### What is needed
Without including pictures, set down every record exactly as it stands.

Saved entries

· · ·

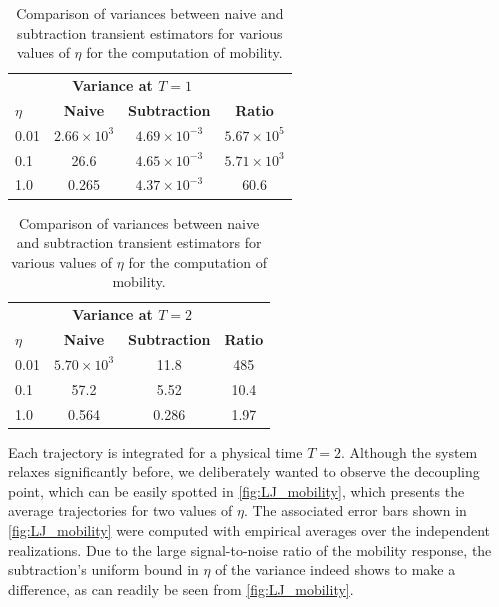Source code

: \documentclass[11pt]{article}
\newcommand\sn[2]{{#1}\times 10^{#2}}
\theoremstyle{definition}
\begin{document}
\begin{table}[h!]
\begin{subtable}[h]{0.45\textwidth}
\centering
\begin{tabular}{lccc}
\toprule
 & \multicolumn{2}{c}{\textbf{Variance at $T=1$}} &  \\
\cmidrule(lr){2-3}
 $\eta$ & \textbf{Naive} & \textbf{Subtraction} & \textbf{Ratio} \\
\midrule
0.01 & $\sn{2.66}{3}$ & $\sn{4.69}{-3}$ & $\sn{5.67}{5}$ \\
0.1  & 26.6   & $\sn{4.65}{-3}$ & $\sn{5.71}{3}$  \\
1.0  & 0.265    & $\sn{4.37}{-3}$ & 60.6    \\
\bottomrule
\end{tabular}
\caption{Data at $T=1$ (start of decoupling)}
\end{subtable}\hfill
\begin{subtable}[h]{0.45\textwidth}
\centering
\begin{tabular}{lccc}
\toprule
 & \multicolumn{2}{c}{\textbf{Variance at $T=2$}} &  \\
\cmidrule(lr){2-3}
 $\eta$ & \textbf{Naive} & \textbf{Subtraction} & \textbf{Ratio} \\
\midrule
0.01 & $\sn{5.70}{3}$ & 11.8 & 485 \\
0.1  & 57.2   & 5.52  & 10.4  \\
1.0  & 0.564    & 0.286  & 1.97   \\
\bottomrule
\end{tabular}
\caption{Data at $T=2$ (total decoupling)}
\end{subtable}
\caption{Comparison of variances between naive and subtraction transient estimators for various values of $\eta$ for the computation of mobility.}
\label{table:LJ_mobility}
\end{table}

Each trajectory is integrated for a physical time $T=2$. Although the system relaxes significantly before, we deliberately wanted to observe the decoupling point, which can be easily spotted in \cref{fig:LJ_mobility}, which presents the average trajectories for two values of $\eta$. The associated error bars shown in \cref{fig:LJ_mobility} were computed with empirical averages over the independent realizations. Due to the large signal-to-noise ratio of the mobility response, the subtraction's uniform bound in $\eta$ of the variance indeed shows to make a difference, as can readily be seen from \cref{fig:LJ_mobility}.
\end{document}
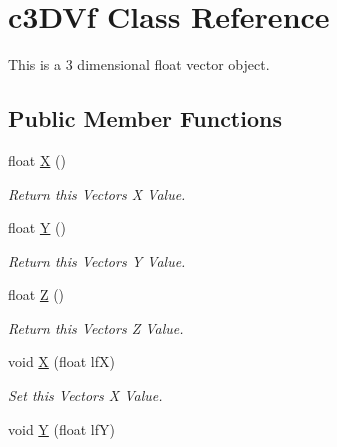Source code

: \hypertarget{classc3_d_vf}{
\section{c3DVf Class Reference}
\label{classc3_d_vf}
}


This is a 3 dimensional float vector object.  


\subsection*{Public Member Functions}
\begin{DoxyCompactItemize}
\item 
\hypertarget{classc3_d_vf_a2304a40da7960b52ab47d18028011e1c}{
float \hyperlink{classc3_d_vf_a2304a40da7960b52ab47d18028011e1c}{X} ()}
\label{classc3_d_vf_a2304a40da7960b52ab47d18028011e1c}

\begin{DoxyCompactList}\small\item\em Return this Vectors X Value. \end{DoxyCompactList}\item 
\hypertarget{classc3_d_vf_a2fb998ffcf6feb5cb74851b0e454e3f2}{
float \hyperlink{classc3_d_vf_a2fb998ffcf6feb5cb74851b0e454e3f2}{Y} ()}
\label{classc3_d_vf_a2fb998ffcf6feb5cb74851b0e454e3f2}

\begin{DoxyCompactList}\small\item\em Return this Vectors Y Value. \end{DoxyCompactList}\item 
\hypertarget{classc3_d_vf_aec04e18360364105fee47d174ecee2e6}{
float \hyperlink{classc3_d_vf_aec04e18360364105fee47d174ecee2e6}{Z} ()}
\label{classc3_d_vf_aec04e18360364105fee47d174ecee2e6}

\begin{DoxyCompactList}\small\item\em Return this Vectors Z Value. \end{DoxyCompactList}\item 
\hypertarget{classc3_d_vf_ab13d16d50e0f7dba0ea2447be5ac67ef}{
void \hyperlink{classc3_d_vf_ab13d16d50e0f7dba0ea2447be5ac67ef}{X} (float lfX)}
\label{classc3_d_vf_ab13d16d50e0f7dba0ea2447be5ac67ef}

\begin{DoxyCompactList}\small\item\em Set this Vectors X Value. \end{DoxyCompactList}\item 
\hypertarget{classc3_d_vf_a91e037c2a783a6ce95d70b41193a9674}{
void \hyperlink{classc3_d_vf_a91e037c2a783a6ce95d70b41193a9674}{Y} (float lfY)}
\label{classc3_d_vf_a91e037c2a783a6ce95d70b41193a9674}


\end{DoxyCompactItemize}
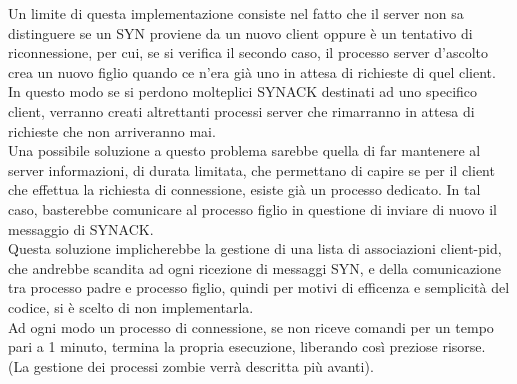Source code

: Un limite di questa implementazione consiste nel fatto che il server non sa distinguere se un SYN proviene da un nuovo client oppure è un tentativo di riconnessione, per cui, se si verifica il secondo caso, il processo server d'ascolto crea un nuovo figlio quando ce n'era già uno in attesa di richieste di quel client.
In questo modo se si perdono molteplici SYNACK destinati ad uno specifico client, verranno creati altrettanti processi server che rimarranno in attesa di richieste che non arriveranno mai.\\
Una possibile soluzione a questo problema sarebbe quella di far mantenere al server informazioni, di durata limitata, che permettano di capire se per il client che effettua la richiesta di connessione, esiste già un processo dedicato. In tal caso, basterebbe comunicare al processo figlio in questione di inviare di nuovo il messaggio di SYNACK.\\
Questa soluzione implicherebbe la gestione di una lista di associazioni client-pid, che andrebbe scandita ad ogni ricezione di messaggi SYN, e della comunicazione tra processo padre e processo figlio, quindi per motivi di efficenza e semplicità del codice, si è scelto di non implementarla.\\
Ad ogni modo un processo di connessione, se non riceve comandi per un tempo pari a 1 minuto, termina la propria esecuzione, liberando così preziose risorse.\\
(La gestione dei processi zombie verrà descritta più avanti).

· · ·

### Output
Source code

: \documentclass[11pt]{article}
\newcommand\sn[2]{{#1}\times 10^{#2}}
\theoremstyle{definition}
\begin{document}
\begin{table}[h!]
\begin{subtable}[h]{0.45\textwidth}
\centering
\begin{tabular}{lccc}
\toprule
 & \multicolumn{2}{c}{\textbf{Variance at $T=1$}} &  \\
\cmidrule(lr){2-3}
 $\eta$ & \textbf{Naive} & \textbf{Subtraction} & \textbf{Ratio} \\
\midrule
0.01 & $\sn{2.66}{3}$ & $\sn{4.69}{-3}$ & $\sn{5.67}{5}$ \\
0.1  & 26.6   & $\sn{4.65}{-3}$ & $\sn{5.71}{3}$  \\
1.0  & 0.265    & $\sn{4.37}{-3}$ & 60.6    \\
\bottomrule
\end{tabular}
\caption{Data at $T=1$ (start of decoupling)}
\end{subtable}\hfill
\begin{subtable}[h]{0.45\textwidth}
\centering
\begin{tabular}{lccc}
\toprule
 & \multicolumn{2}{c}{\textbf{Variance at $T=2$}} &  \\
\cmidrule(lr){2-3}
 $\eta$ & \textbf{Naive} & \textbf{Subtraction} & \textbf{Ratio} \\
\midrule
0.01 & $\sn{5.70}{3}$ & 11.8 & 485 \\
0.1  & 57.2   & 5.52  & 10.4  \\
1.0  & 0.564    & 0.286  & 1.97   \\
\bottomrule
\end{tabular}
\caption{Data at $T=2$ (total decoupling)}
\end{subtable}
\caption{Comparison of variances between naive and subtraction transient estimators for various values of $\eta$ for the computation of mobility.}
\label{table:LJ_mobility}
\end{table}

Each trajectory is integrated for a physical time $T=2$. Although the system relaxes significantly before, we deliberately wanted to observe the decoupling point, which can be easily spotted in \cref{fig:LJ_mobility}, which presents the average trajectories for two values of $\eta$. The associated error bars shown in \cref{fig:LJ_mobility} were computed with empirical averages over the independent realizations. Due to the large signal-to-noise ratio of the mobility response, the subtraction's uniform bound in $\eta$ of the variance indeed shows to make a difference, as can readily be seen from \cref{fig:LJ_mobility}.
\end{document}
Source code

: \hypertarget{classc3_d_vf}{
\section{c3DVf Class Reference}
\label{classc3_d_vf}
}


This is a 3 dimensional float vector object.  


\subsection*{Public Member Functions}
\begin{DoxyCompactItemize}
\item 
\hypertarget{classc3_d_vf_a2304a40da7960b52ab47d18028011e1c}{
float \hyperlink{classc3_d_vf_a2304a40da7960b52ab47d18028011e1c}{X} ()}
\label{classc3_d_vf_a2304a40da7960b52ab47d18028011e1c}

\begin{DoxyCompactList}\small\item\em Return this Vectors X Value. \end{DoxyCompactList}\item 
\hypertarget{classc3_d_vf_a2fb998ffcf6feb5cb74851b0e454e3f2}{
float \hyperlink{classc3_d_vf_a2fb998ffcf6feb5cb74851b0e454e3f2}{Y} ()}
\label{classc3_d_vf_a2fb998ffcf6feb5cb74851b0e454e3f2}

\begin{DoxyCompactList}\small\item\em Return this Vectors Y Value. \end{DoxyCompactList}\item 
\hypertarget{classc3_d_vf_aec04e18360364105fee47d174ecee2e6}{
float \hyperlink{classc3_d_vf_aec04e18360364105fee47d174ecee2e6}{Z} ()}
\label{classc3_d_vf_aec04e18360364105fee47d174ecee2e6}

\begin{DoxyCompactList}\small\item\em Return this Vectors Z Value. \end{DoxyCompactList}\item 
\hypertarget{classc3_d_vf_ab13d16d50e0f7dba0ea2447be5ac67ef}{
void \hyperlink{classc3_d_vf_ab13d16d50e0f7dba0ea2447be5ac67ef}{X} (float lfX)}
\label{classc3_d_vf_ab13d16d50e0f7dba0ea2447be5ac67ef}

\begin{DoxyCompactList}\small\item\em Set this Vectors X Value. \end{DoxyCompactList}\item 
\hypertarget{classc3_d_vf_a91e037c2a783a6ce95d70b41193a9674}{
void \hyperlink{classc3_d_vf_a91e037c2a783a6ce95d70b41193a9674}{Y} (float lfY)}
\label{classc3_d_vf_a91e037c2a783a6ce95d70b41193a9674}


\end{DoxyCompactItemize}
Source code

: Un limite di questa implementazione consiste nel fatto che il server non sa distinguere se un SYN proviene da un nuovo client oppure è un tentativo di riconnessione, per cui, se si verifica il secondo caso, il processo server d'ascolto crea un nuovo figlio quando ce n'era già uno in attesa di richieste di quel client.
In questo modo se si perdono molteplici SYNACK destinati ad uno specifico client, verranno creati altrettanti processi server che rimarranno in attesa di richieste che non arriveranno mai.\\
Una possibile soluzione a questo problema sarebbe quella di far mantenere al server informazioni, di durata limitata, che permettano di capire se per il client che effettua la richiesta di connessione, esiste già un processo dedicato. In tal caso, basterebbe comunicare al processo figlio in questione di inviare di nuovo il messaggio di SYNACK.\\
Questa soluzione implicherebbe la gestione di una lista di associazioni client-pid, che andrebbe scandita ad ogni ricezione di messaggi SYN, e della comunicazione tra processo padre e processo figlio, quindi per motivi di efficenza e semplicità del codice, si è scelto di non implementarla.\\
Ad ogni modo un processo di connessione, se non riceve comandi per un tempo pari a 1 minuto, termina la propria esecuzione, liberando così preziose risorse.\\
(La gestione dei processi zombie verrà descritta più avanti).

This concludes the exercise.